[Given entries Boundary: Start]
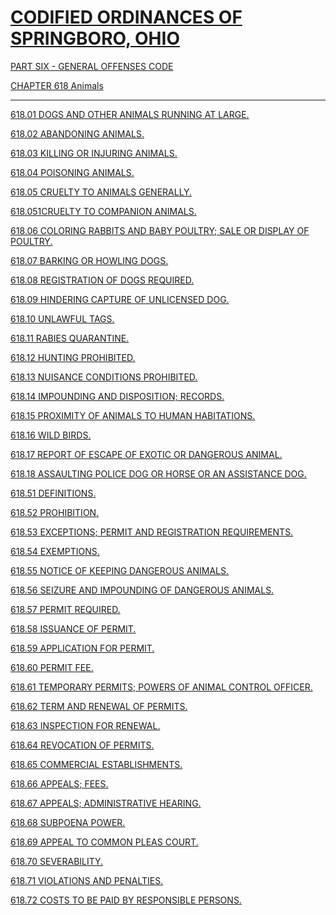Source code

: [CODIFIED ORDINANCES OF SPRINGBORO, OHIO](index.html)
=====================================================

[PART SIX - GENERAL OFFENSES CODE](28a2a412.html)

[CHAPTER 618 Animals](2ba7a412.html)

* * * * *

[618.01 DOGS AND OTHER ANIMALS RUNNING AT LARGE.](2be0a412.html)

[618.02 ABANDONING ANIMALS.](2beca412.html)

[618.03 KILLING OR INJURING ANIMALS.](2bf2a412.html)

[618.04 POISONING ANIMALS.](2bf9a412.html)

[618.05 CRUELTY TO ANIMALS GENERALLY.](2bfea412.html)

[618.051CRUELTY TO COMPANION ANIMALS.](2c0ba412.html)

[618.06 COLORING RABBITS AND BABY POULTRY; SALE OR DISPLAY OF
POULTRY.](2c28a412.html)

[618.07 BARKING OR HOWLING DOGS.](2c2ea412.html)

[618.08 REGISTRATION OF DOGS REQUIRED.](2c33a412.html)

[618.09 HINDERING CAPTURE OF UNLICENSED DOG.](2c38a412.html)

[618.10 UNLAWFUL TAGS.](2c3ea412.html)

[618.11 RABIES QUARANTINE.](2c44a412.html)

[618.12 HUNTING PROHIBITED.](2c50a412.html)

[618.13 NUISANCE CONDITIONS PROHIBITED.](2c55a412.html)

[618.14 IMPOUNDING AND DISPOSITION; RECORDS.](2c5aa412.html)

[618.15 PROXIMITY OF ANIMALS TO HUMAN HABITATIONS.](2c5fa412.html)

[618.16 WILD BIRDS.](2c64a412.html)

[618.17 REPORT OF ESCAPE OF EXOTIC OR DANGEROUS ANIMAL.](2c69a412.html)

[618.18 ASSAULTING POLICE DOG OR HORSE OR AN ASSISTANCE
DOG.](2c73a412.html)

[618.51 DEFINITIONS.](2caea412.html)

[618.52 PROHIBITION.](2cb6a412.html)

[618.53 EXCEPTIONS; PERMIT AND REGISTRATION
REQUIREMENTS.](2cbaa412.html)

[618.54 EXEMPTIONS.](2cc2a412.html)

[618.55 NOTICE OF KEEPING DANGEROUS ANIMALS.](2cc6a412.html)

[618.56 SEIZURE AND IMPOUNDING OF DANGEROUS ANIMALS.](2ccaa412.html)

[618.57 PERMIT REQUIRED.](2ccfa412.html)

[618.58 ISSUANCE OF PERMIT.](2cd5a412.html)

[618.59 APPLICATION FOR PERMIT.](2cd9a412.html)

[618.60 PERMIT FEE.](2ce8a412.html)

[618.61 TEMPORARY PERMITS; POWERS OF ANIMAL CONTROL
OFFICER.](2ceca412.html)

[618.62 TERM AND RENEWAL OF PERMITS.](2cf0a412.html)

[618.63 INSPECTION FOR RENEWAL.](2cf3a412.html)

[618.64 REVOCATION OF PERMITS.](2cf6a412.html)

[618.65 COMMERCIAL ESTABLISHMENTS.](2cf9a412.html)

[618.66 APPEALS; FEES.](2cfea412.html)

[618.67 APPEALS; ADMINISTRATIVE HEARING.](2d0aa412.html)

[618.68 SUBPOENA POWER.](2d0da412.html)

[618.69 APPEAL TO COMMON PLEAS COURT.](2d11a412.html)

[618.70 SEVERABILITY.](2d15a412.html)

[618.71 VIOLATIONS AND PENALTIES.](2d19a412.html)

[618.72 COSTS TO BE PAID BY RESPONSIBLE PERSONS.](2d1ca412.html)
[Given entries Boundary: End]
=== Exercise brief ===
Copy the data above word for word, without the pictures.

=== Written solution ===
Source code

: [CODIFIED ORDINANCES OF SPRINGBORO, OHIO](index.html)
=====================================================

[PART SIX - GENERAL OFFENSES CODE](28a2a412.html)

[CHAPTER 618 Animals](2ba7a412.html)

* * * * *

[618.01 DOGS AND OTHER ANIMALS RUNNING AT LARGE.](2be0a412.html)

[618.02 ABANDONING ANIMALS.](2beca412.html)

[618.03 KILLING OR INJURING ANIMALS.](2bf2a412.html)

[618.04 POISONING ANIMALS.](2bf9a412.html)

[618.05 CRUELTY TO ANIMALS GENERALLY.](2bfea412.html)

[618.051CRUELTY TO COMPANION ANIMALS.](2c0ba412.html)

[618.06 COLORING RABBITS AND BABY POULTRY; SALE OR DISPLAY OF
POULTRY.](2c28a412.html)

[618.07 BARKING OR HOWLING DOGS.](2c2ea412.html)

[618.08 REGISTRATION OF DOGS REQUIRED.](2c33a412.html)

[618.09 HINDERING CAPTURE OF UNLICENSED DOG.](2c38a412.html)

[618.10 UNLAWFUL TAGS.](2c3ea412.html)

[618.11 RABIES QUARANTINE.](2c44a412.html)

[618.12 HUNTING PROHIBITED.](2c50a412.html)

[618.13 NUISANCE CONDITIONS PROHIBITED.](2c55a412.html)

[618.14 IMPOUNDING AND DISPOSITION; RECORDS.](2c5aa412.html)

[618.15 PROXIMITY OF ANIMALS TO HUMAN HABITATIONS.](2c5fa412.html)

[618.16 WILD BIRDS.](2c64a412.html)

[618.17 REPORT OF ESCAPE OF EXOTIC OR DANGEROUS ANIMAL.](2c69a412.html)

[618.18 ASSAULTING POLICE DOG OR HORSE OR AN ASSISTANCE
DOG.](2c73a412.html)

[618.51 DEFINITIONS.](2caea412.html)

[618.52 PROHIBITION.](2cb6a412.html)

[618.53 EXCEPTIONS; PERMIT AND REGISTRATION
REQUIREMENTS.](2cbaa412.html)

[618.54 EXEMPTIONS.](2cc2a412.html)

[618.55 NOTICE OF KEEPING DANGEROUS ANIMALS.](2cc6a412.html)

[618.56 SEIZURE AND IMPOUNDING OF DANGEROUS ANIMALS.](2ccaa412.html)

[618.57 PERMIT REQUIRED.](2ccfa412.html)

[618.58 ISSUANCE OF PERMIT.](2cd5a412.html)

[618.59 APPLICATION FOR PERMIT.](2cd9a412.html)

[618.60 PERMIT FEE.](2ce8a412.html)

[618.61 TEMPORARY PERMITS; POWERS OF ANIMAL CONTROL
OFFICER.](2ceca412.html)

[618.62 TERM AND RENEWAL OF PERMITS.](2cf0a412.html)

[618.63 INSPECTION FOR RENEWAL.](2cf3a412.html)

[618.64 REVOCATION OF PERMITS.](2cf6a412.html)

[618.65 COMMERCIAL ESTABLISHMENTS.](2cf9a412.html)

[618.66 APPEALS; FEES.](2cfea412.html)

[618.67 APPEALS; ADMINISTRATIVE HEARING.](2d0aa412.html)

[618.68 SUBPOENA POWER.](2d0da412.html)

[618.69 APPEAL TO COMMON PLEAS COURT.](2d11a412.html)

[618.70 SEVERABILITY.](2d15a412.html)

[618.71 VIOLATIONS AND PENALTIES.](2d19a412.html)

[618.72 COSTS TO BE PAID BY RESPONSIBLE PERSONS.](2d1ca412.html)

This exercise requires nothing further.